> [Supplied text]:
Inpainting creates labeled natural images for training keypoint detectors that enable markerless vision-based robot control.

A machine-rendered reading of the paper's core claim, the machinery that carries it, and where it could break.

The paper introduces a method to detect and track natural keypoints on robotic manipulators for vision-based control without relying on external markers during operation. It uses temporary ArUco markers to label images, then applies inpainting to remove them and create training data with natural appearances. A separate inpainting model at runtime reconstructs occluded areas to maintain detection, and an Unscented Kalman Filter refines the predictions for stable control. This approach allows model-free control in configuration space using only vision, succeeding under both full visibility and partial occlusion.

Core claim

By attaching ArUco markers for automatic labeling and then inpainting to remove them, the method generates training data for a keypoint detector that works on unmarked robot images. At runtime, a second inpainting model handles occlusions in real time, combined with UKF filtering, to achieve robust visual servoing without camera calibration or robot models.

What carries the argument

Dual inpainting pipeline: one for generating markerless labeled training data by removing temporary markers, and another for real-time occlusion removal to sustain keypoint detection.

Load-bearing premise

The inpainting accurately removes markers without distorting the underlying keypoint locations in training images and enables continuous accurate detection under occlusion at runtime.

What would settle it

Demonstration that keypoint predictions deviate substantially from true positions in inpainted images, or that control performance degrades under occlusion despite the runtime inpainter and filter.

Figures

Figures reproduced from arXiv: 2604.13309 by Abhinav Gandhi, Berk Calli, Sreejani Chatterjee, Venkatesh Mullur.

> [Data]:
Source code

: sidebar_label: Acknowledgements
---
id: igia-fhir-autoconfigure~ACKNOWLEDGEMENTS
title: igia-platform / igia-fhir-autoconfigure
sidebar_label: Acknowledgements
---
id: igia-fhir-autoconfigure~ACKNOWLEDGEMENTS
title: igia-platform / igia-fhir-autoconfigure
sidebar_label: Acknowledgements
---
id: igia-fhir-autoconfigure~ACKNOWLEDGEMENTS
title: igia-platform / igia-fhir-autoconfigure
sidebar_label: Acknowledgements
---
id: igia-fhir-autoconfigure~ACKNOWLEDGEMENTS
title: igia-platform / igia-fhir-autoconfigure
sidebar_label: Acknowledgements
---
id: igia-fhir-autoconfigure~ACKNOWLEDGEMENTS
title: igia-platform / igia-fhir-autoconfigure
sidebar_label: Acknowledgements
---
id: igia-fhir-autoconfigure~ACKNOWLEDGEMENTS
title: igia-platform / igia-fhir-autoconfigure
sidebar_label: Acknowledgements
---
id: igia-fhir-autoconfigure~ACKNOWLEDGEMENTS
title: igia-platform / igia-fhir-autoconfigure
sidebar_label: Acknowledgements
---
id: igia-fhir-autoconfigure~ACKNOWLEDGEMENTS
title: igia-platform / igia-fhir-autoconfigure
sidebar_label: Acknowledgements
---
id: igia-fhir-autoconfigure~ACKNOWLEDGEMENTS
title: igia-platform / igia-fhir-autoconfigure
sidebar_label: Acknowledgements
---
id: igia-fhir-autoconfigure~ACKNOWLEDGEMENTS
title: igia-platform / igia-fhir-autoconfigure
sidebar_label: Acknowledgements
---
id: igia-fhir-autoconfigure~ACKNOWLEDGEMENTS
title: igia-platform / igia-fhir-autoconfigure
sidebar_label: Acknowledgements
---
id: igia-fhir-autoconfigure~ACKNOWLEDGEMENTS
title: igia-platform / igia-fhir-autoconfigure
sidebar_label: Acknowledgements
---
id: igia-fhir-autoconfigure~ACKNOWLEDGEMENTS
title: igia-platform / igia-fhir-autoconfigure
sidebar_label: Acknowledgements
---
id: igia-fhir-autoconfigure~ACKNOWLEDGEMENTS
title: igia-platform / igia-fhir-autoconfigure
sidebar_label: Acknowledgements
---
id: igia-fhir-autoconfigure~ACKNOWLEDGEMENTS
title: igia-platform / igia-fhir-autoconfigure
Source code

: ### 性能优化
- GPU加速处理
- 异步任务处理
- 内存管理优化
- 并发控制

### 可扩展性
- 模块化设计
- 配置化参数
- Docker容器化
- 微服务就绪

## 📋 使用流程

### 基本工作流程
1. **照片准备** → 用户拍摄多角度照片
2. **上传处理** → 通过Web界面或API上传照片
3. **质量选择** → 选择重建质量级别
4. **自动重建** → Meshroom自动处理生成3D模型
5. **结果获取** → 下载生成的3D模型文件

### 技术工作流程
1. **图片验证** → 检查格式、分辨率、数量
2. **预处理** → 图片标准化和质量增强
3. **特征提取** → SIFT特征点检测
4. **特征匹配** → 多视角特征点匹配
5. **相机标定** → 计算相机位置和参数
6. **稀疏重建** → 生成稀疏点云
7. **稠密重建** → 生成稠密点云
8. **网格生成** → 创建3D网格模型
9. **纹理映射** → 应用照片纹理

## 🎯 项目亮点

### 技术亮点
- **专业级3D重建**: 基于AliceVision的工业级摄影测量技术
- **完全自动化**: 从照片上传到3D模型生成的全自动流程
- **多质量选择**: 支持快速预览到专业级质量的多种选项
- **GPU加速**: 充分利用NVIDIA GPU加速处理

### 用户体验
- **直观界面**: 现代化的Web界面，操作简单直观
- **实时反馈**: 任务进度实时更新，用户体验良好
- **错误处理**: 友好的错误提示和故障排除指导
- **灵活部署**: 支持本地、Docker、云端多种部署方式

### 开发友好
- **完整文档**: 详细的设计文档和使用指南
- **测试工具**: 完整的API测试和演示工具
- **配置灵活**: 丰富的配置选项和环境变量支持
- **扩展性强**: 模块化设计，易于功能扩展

> [What you should do]: Repeat the part of the inpainting summary above from "Demonstration that keypoint" to "Chatterjee, Venkatesh Mullur." word for word.

> [Exercise answer]:
Demonstration that keypoint predictions deviate substantially from true positions in inpainted images, or that control performance degrades under occlusion despite the runtime inpainter and filter.

Figures

Figures reproduced from arXiv: 2604.13309 by Abhinav Gandhi, Berk Calli, Sreejani Chatterjee, Venkatesh Mullur.